Tanner shrugs. “Alright, man. Whatever you say. I’ll see you Friday?”

“Yeah. Whenever you want to come over is fine—we don’t have a scene booked and I’ll be editing all day.”

“And don’t forget to ‘gram those pictures you took of Candi and Ang today.”

“When have I ever forgotten to post on social media?”

He laughs. “Okay, okay, you’re right. But you do have to occasionally promote yourself, you know, not just talk about the lunch you’re eating or whatever show you’re bingeing at the moment.”

“Yeah, yeah, yeah.”

He tosses me a wave as he leaves out the front door, and I throw myself onto my newly-sanitized couch, digging out my phone to post the pictures on Instagram and Twitter, and tease up the scene a little, even though it probably won’t go up until next week.
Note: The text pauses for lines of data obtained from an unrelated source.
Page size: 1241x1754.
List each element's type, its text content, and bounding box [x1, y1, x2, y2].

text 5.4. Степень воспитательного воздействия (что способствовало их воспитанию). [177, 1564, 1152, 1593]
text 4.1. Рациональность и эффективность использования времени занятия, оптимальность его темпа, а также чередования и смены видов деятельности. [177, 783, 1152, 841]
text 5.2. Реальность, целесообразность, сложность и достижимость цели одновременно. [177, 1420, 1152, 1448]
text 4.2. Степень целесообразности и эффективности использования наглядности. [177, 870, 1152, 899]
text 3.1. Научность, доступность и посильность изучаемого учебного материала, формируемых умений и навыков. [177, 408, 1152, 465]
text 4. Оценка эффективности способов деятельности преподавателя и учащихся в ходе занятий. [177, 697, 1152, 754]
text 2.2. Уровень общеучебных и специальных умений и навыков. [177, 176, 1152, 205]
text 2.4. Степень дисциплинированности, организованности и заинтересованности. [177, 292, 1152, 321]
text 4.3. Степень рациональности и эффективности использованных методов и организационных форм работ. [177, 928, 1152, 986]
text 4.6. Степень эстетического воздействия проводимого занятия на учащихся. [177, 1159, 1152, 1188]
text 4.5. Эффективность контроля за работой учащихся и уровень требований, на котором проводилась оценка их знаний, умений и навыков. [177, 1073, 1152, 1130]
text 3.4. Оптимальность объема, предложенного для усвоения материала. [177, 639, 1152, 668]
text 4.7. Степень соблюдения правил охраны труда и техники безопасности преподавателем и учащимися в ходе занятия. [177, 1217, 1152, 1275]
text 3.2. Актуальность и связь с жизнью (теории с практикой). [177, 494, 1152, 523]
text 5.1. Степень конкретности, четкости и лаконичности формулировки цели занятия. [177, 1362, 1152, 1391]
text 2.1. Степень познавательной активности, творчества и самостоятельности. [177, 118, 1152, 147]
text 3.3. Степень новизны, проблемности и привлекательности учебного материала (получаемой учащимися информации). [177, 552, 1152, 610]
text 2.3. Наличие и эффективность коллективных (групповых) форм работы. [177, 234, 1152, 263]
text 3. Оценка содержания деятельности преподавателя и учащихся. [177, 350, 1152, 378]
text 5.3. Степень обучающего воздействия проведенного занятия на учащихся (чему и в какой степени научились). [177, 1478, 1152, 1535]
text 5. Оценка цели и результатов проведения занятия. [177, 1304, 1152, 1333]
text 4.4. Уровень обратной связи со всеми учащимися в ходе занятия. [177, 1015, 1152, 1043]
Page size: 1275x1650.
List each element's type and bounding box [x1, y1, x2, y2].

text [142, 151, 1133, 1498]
When I’m done, I check Devi’s Twitter feed on a whim. We follow each other, but Devi doesn’t leave much to follow...her most recent tweet is from last month, and it’s a selfie taken inside the flagship Good Vibrations store in San Francisco, where she’s giving a giant dildo an exaggerated, adorable wink. No hashtags, no caption. Her Instagram feed is equally sparse, usually shots of the beach or the desert, never with any words attached.

What was she thinking when she posted those pictures, I wonder. How was she feeling? For all that we’ve done together, for as intimate as we’ve been, I have no idea what her inner life is like. I don’t know if she felt lonely when she looked out at that ocean sunset she posted, or if she felt complete. I have no idea whether her lack of online presence is because she’s shy or because she lives so fully in the moment that she doesn’t even think about sharing it publicly.